Friday the 13th

US | 1980 | Directed by Sean Cunningham

Logline: A group of camp counsellors is stalked and brutally murdered by an unknown assailant while trying to reopen a summer camp which, years before, was the site of a child’s drowning. 

I don’t have a lot of good things to say about this flick, despite its cult following, and the massive wake of copycats that followed. The intent is obvious, there is some aptitude, for sure, but the delivery and execution has dated something chronic! To be honest, it’s a real hack job (pun intended). In a making of featurette on the DVD producer/director Sean Cunningham admits he blatantly fashioned the horror after seeing how massively successful Halloween (1978) has been at the box office. He had a provocative title (during production, however, it was known as A Long Night at Camp Blood) and he sold the idea of a "stalk’n’slasher" to all who’d indulge him. Screenwriter Victor Miller also openly admits he borrowed everything he could from every horror movie he’d seen. 

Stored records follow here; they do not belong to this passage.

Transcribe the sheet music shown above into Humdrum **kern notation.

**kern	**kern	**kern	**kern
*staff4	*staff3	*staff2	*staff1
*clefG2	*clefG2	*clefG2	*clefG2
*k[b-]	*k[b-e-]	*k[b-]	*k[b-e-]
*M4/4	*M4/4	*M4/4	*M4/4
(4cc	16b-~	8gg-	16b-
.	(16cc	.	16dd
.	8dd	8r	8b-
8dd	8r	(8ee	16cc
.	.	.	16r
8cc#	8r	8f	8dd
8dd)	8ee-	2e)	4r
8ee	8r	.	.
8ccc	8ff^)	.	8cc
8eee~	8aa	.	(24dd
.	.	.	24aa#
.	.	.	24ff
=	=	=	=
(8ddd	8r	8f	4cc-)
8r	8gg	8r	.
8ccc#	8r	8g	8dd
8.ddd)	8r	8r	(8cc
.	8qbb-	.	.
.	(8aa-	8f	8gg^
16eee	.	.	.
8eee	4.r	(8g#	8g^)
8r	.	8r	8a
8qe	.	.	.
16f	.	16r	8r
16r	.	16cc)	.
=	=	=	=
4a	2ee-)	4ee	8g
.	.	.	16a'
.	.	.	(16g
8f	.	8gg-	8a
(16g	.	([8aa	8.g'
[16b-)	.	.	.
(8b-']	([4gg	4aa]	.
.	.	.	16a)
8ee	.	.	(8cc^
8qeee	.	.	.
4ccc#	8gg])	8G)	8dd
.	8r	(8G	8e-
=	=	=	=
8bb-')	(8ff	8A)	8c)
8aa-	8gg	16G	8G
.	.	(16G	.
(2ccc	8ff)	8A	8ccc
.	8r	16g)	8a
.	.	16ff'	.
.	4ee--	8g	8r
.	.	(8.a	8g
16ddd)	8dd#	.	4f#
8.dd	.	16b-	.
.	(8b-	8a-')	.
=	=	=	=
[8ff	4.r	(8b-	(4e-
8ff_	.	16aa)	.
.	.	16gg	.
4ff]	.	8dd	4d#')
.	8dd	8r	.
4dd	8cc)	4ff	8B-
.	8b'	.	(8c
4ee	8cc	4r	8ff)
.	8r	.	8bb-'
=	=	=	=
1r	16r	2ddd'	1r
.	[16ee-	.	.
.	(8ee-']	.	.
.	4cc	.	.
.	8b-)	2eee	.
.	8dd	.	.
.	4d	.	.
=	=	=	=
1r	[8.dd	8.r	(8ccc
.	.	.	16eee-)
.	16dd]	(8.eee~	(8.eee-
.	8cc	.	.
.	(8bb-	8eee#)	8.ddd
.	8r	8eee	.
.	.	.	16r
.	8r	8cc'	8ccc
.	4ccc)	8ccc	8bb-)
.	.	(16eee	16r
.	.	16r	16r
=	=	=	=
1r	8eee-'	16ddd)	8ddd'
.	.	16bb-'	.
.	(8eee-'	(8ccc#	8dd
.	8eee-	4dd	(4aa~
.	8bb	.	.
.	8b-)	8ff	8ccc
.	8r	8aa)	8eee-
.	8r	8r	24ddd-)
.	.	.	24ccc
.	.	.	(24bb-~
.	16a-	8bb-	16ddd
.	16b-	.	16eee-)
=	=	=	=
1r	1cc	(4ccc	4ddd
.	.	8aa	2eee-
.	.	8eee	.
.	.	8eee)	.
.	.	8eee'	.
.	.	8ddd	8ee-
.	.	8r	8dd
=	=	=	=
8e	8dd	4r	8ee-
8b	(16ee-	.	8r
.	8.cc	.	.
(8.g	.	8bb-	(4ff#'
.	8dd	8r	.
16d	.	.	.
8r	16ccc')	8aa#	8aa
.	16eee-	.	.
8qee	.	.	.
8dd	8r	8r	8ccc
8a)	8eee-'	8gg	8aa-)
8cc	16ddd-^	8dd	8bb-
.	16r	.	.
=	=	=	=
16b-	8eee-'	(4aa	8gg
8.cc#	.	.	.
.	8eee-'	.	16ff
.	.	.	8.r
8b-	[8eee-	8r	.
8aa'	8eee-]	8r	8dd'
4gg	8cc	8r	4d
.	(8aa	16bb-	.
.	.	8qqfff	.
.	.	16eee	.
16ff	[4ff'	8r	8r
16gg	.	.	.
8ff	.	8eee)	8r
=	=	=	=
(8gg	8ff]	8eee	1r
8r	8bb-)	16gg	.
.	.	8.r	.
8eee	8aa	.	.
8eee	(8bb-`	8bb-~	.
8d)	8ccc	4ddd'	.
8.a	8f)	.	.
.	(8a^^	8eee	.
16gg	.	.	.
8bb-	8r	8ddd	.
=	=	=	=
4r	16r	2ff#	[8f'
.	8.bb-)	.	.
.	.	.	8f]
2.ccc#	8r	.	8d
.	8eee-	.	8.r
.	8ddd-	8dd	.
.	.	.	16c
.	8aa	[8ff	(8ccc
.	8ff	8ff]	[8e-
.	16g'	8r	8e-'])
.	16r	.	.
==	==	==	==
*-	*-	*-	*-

The result spawned more sequels than any other movie in history. To date there are eleven movies in the Friday the 13th series (as well as a late 80s television series, a 2009 re-imagining of the first movie, and apparently a TV re-boot and sequel to the remake in the pipeline). Do the sequels get better or worse? That is entirely debatable. Fans of the series all have their own personal favourites (many rate Part 2 highly, despite it receiving some of the worst cuts from the MPAA), some diehards lament when the series “jumped the shark”, while others state emphatically that Jason Voorhees is the ultimate horror villain. My "fave" of the series is probably The Final Chapter (1984), where Tom Savini pulled out all the stops, Crispin Glover plays an hilarious, brokenhearted Romeo, and hockey-masked Jason Voorhees has become one relentless demonic butcher indeed. 

So is there anything going for Friday the 13th? Hmmm. Oh yes, Tom Savini’s special effects work, although most of the murders happen off-screen. Unfortunately Cunningham was forced to trim the effects work in order to receive the R rating (and not an X). Cunningham and Wes Craven had made The Last House on the Left (1972), which was originally slapped with an X rating after several submissions, but, notoriously, Craven wrangled an MPAA friend of his to give him an illegitimate R rating seal of approval so he could release it uncut! Cunningham knew that the board of censors had become savvy with the amount of onscreen violence being depicted in horror movies, and he needed the official R to ensue a wide release. 

In an unprecedented move Paramount Pictures picked up the national distribution, while Warner Brothers handled foreign distribution. The movie racked in the millions, and had teenagers running screaming down the aisles in the droves, despite highbrow critics panning the film. Let's be real here, the movie hasn't so much as dated, it’s just taken me a long time to actually wake up and smell the coffee. They don’t make ‘em this bad anymore … Or do they? Yeah they do, but with bigger budgets. 

WARNING! CONTAINS SPOILER!

The plot, in a peanut shell, has a group of young counselors at jinxed Camp Crystal Lake being picked off in brutal fashion, one by one, leaving final girl Alice (Adrienne King) and Mrs. Voorhees (Betsy Palmer), mother of mongoloid Jason, a boy who drowned in the lake back in 1957. Mrs Voorhees only wants to protect the memory of her son by preventing the camp from operating, and to punish all these sinful, horny teenagers who never looked after her son. Friday the 13th is the only movie in the entire series not to feature Jason Voorhees as the killer. He begins his reign of carnage, wearing a burlap sack, in Part 2 (1981).

Kevin Bacon is the only actor in this movie who doesn’t shamefully overact, and then there is Adrienne King, who can’t even act at all. Of special note, King was stalked and terrorised after the movie came out and apart from her small role in the first sequel she has never acted again … whew). I’m sure Bacon has a guilty grin when he mentions this as part of his resume. Arguably his death is one of the best and most effective of the whole series: harpoon penetrates the bed he’s lying on and pierces up through his throat, with Tom Savini’s genuine pig’s blood providing a nice little geyser. Apart from Savini's work, the other element which lifts the movie’s game is Henry Manfredini’s inventive score with the now legendary “Ki Ki Ki … Ma Ma Ma” vocal echo effect. 

Friday the 13th may have spearheaded the 80s slasher era with the emphasis on graphic violence, but it was by no means the first horror movie to do so. Bob Clark’s Black Christmas (1974) had already been there (and with a lot more style and creepiness), while Mario Bava’s Twitch of the Death Nerve (1971) holds the bloodied body count crown high. But it's Halloween - curiously with almost no bloodshed - that remains my favourite, by a country mile. 

If you’re curious about where the slasher craze all began … throw a few grains of salt in the popcorn , some lashings of butter, and amuse yourself and a few mates.